Research by literary interpretation. Pseudoarchaeologists and their supporters like to use the words of real archaeologists to further their claims where they can. Even if those words are out of context and, in some cases, falsely attributed. In an article that ran in an issue of Ancient American magazine titled “Horses in American before Columbus,” the writer, Steven Jones, cites several scientific sources for equine bone dates which he either takes out of context or invents from whole cloth. In one example, Jones arrived at a date that the original author never suggested and in another he used one of two dates obtained for the same sample. One date fit Jones’ conclusions; the other was earlier and did not fit his conclusions. Jones saw what he wanted and enjoyed the association he was able to make with real archaeologists by citing their work, but failed to represent them accurately.
Refusal to revise. It is a rare day when a pseudoarchaeologist will revise his or her claim in light of evidence presented by actual archaeology. Often they simply double-down, completely ignoring the evidence. Or, and this is common, they respond to every bit of criticism and every question, but with rhetoric rather than substance. This last one has so many examples, I’ll just leave it to dangle.

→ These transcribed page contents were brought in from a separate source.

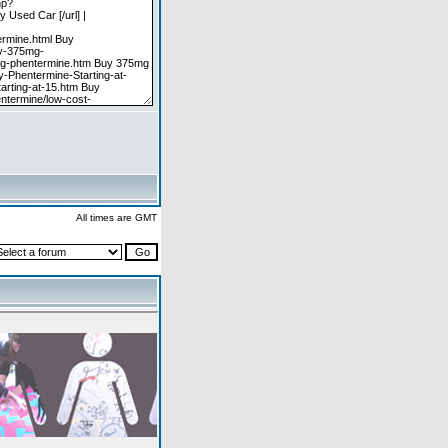
All times are GMT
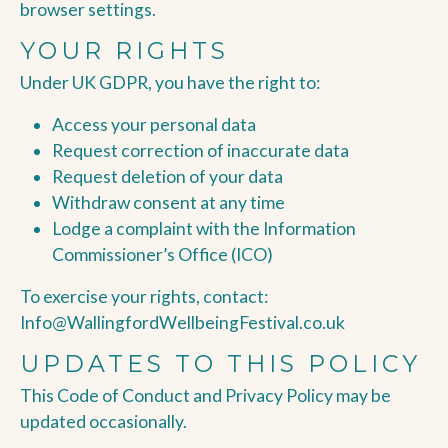
browser settings.
YOUR RIGHTS
Under UK GDPR, you have the right to:
Access your personal data
Request correction of inaccurate data
Request deletion of your data
Withdraw consent at any time
Lodge a complaint with the Information
Commissioner’s Office (ICO)
To exercise your rights, contact:
Info@WallingfordWellbeingFestival.co.uk
UPDATES TO THIS POLICY
This Code of Conduct and Privacy Policy may be
updated occasionally.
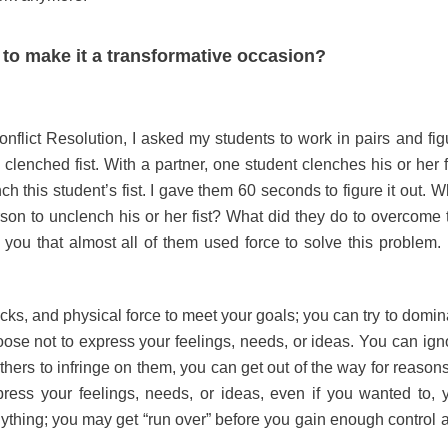
to make it a transformative occasion?
onflict Resolution, I asked my students to work in pairs and fig
enched fist. With a partner, one student clenches his or her fi
h this student’s fist. I gave them 60 seconds to figure it out. W
on to unclench his or her fist? What did they do to overcome 
 you that almost all of them used force to solve this problem.
cks, and physical force to meet your goals; you can try to domin
ose not to express your feelings, needs, or ideas. You can ign
ers to infringe on them, you can get out of the way for reasons
ress your feelings, needs, or ideas, even if you wanted to, 
nything; you may get “run over” before you gain enough control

But there you have it: John Casti’s “hallmarks of pseudoscience” reworked to the “hallmarks of pseudoarchaeology. I have another list of principles of pseudoscience that will definitely translate to pseudoarchaeology in much the same way that I’ll be posting in the near future. If you’re old like me, you might remember Bob Park’s “What’s New” email that he used to send out before he suffered an aphasia in 2013. At some point he published the “7 warning signs of pseudoscience.” So I’ll dig them out and see how they relate to pseudoarchaeology in a future post.